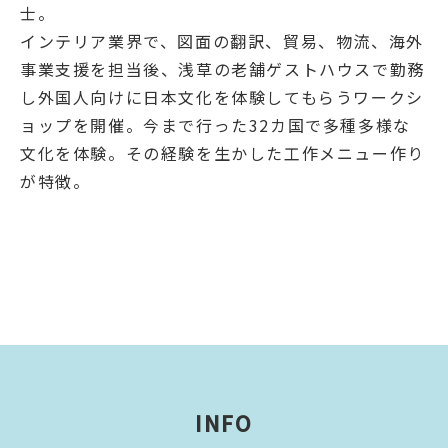
士。
インテリア業界で、図面の翻訳、貿易、物流、海外
事業支援を担当後、浅草の老舗ゲストハウスで勤務
し外国人向けに日本文化を体験してもらうワークシ
ョップを開催。今まで行った32カ国で多種多様な
文化を体験。その経験を生かした工作メニュー作り
が特徴。
INFO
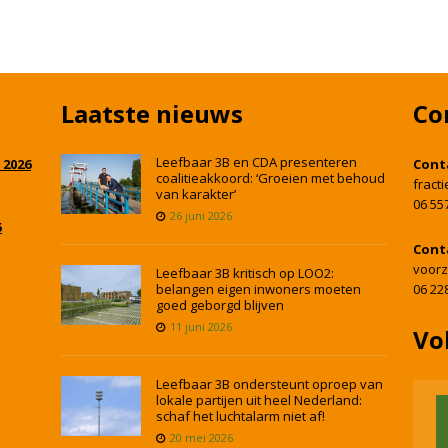
Laatste nieuws
Co
Leefbaar 3B en CDA presenteren
 2026
Cont
coalitieakkoord: ‘Groeien met behoud
fract
van karakter’
06 55
26 juni 2026
5
Cont
voorz
Leefbaar 3B kritisch op LOO2:
belangen eigen inwoners moeten
06 22
goed geborgd blijven
11 juni 2026
Vo
Leefbaar 3B ondersteunt oproep van
lokale partijen uit heel Nederland:
schaf het luchtalarm niet af!
20 mei 2026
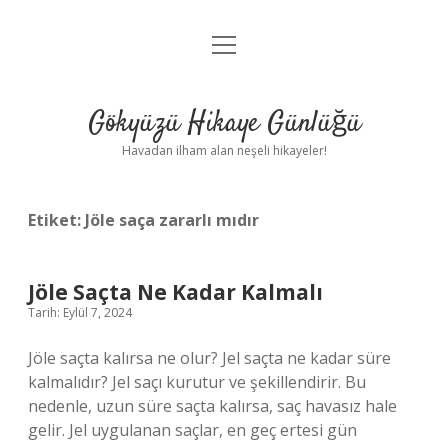
menüyü
Anasayfa
aç
Gizlilik Politikası
Gökyüzü Hikaye Günlüğü
Yasal Uyarı
Havadan ilham alan neşeli hikayeler!
Hakkımızda
Etiket:
Jöle saça zararlı mıdır
Jöle Saçta Ne Kadar Kalmalı
Tarih: Eylül 7, 2024
Jöle saçta kalırsa ne olur? Jel saçta ne kadar süre
kalmalıdır? Jel saçı kurutur ve şekillendirir. Bu
nedenle, uzun süre saçta kalırsa, saç havasız hale
gelir. Jel uygulanan saçlar, en geç ertesi gün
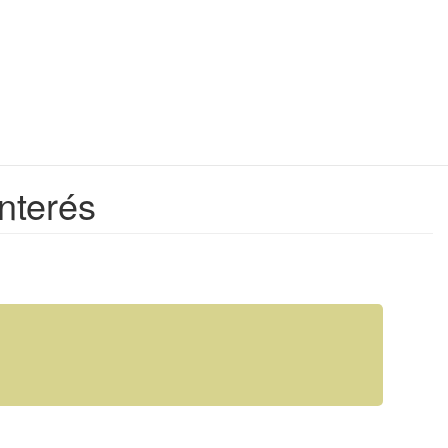
nterés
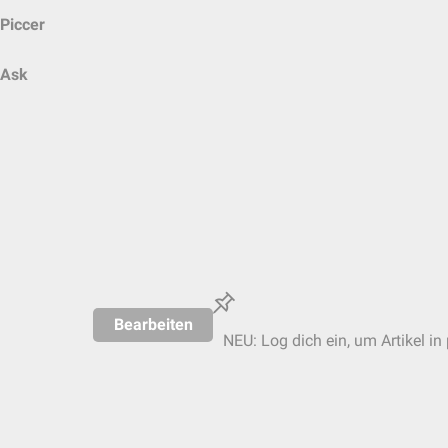
Piccer
Ask
Bearbeiten
NEU: Log dich ein, um Artikel in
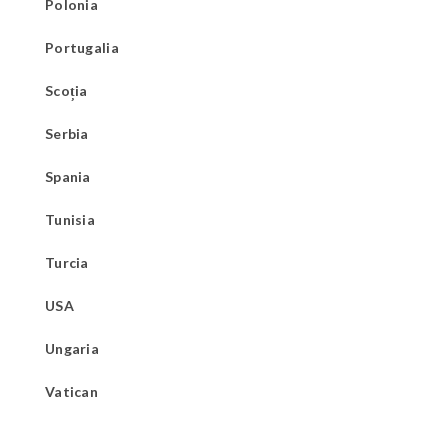
Polonia
Portugalia
Scoția
Serbia
Spania
Tunisia
Turcia
USA
Ungaria
Vatican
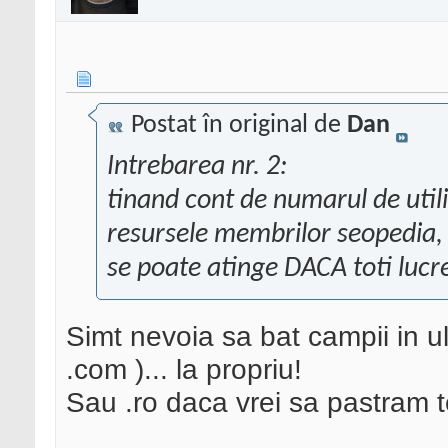
Postat în original de
Dan
Intrebarea nr. 2:
tinand cont de numarul de utili
resursele membrilor seopedia, 
se poate atinge DACA toti luc
Simt nevoia sa bat campii in ult
.com )... la propriu!
Sau .ro daca vrei sa pastram t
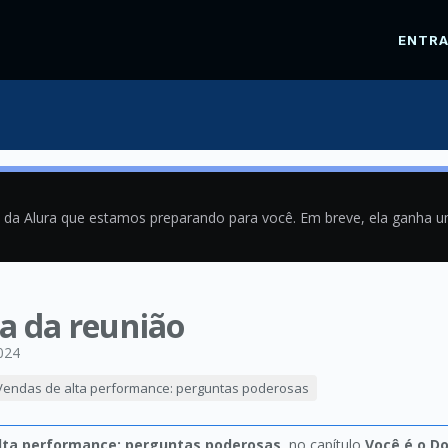
ENTR
a da Alura que estamos preparando para você. Em breve, ela ganha 
a da reunião
024
Vendas de alta performance: perguntas poderosas
lta performance: perguntas poderosas
, no capítulo
Você é o D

++++++++++

# Your goal
Only lines holding the word "perguntas" are wanted; list them all from the material.

# Final answer
Vendas de alta performance: perguntas poderosas
lta performance: perguntas poderosas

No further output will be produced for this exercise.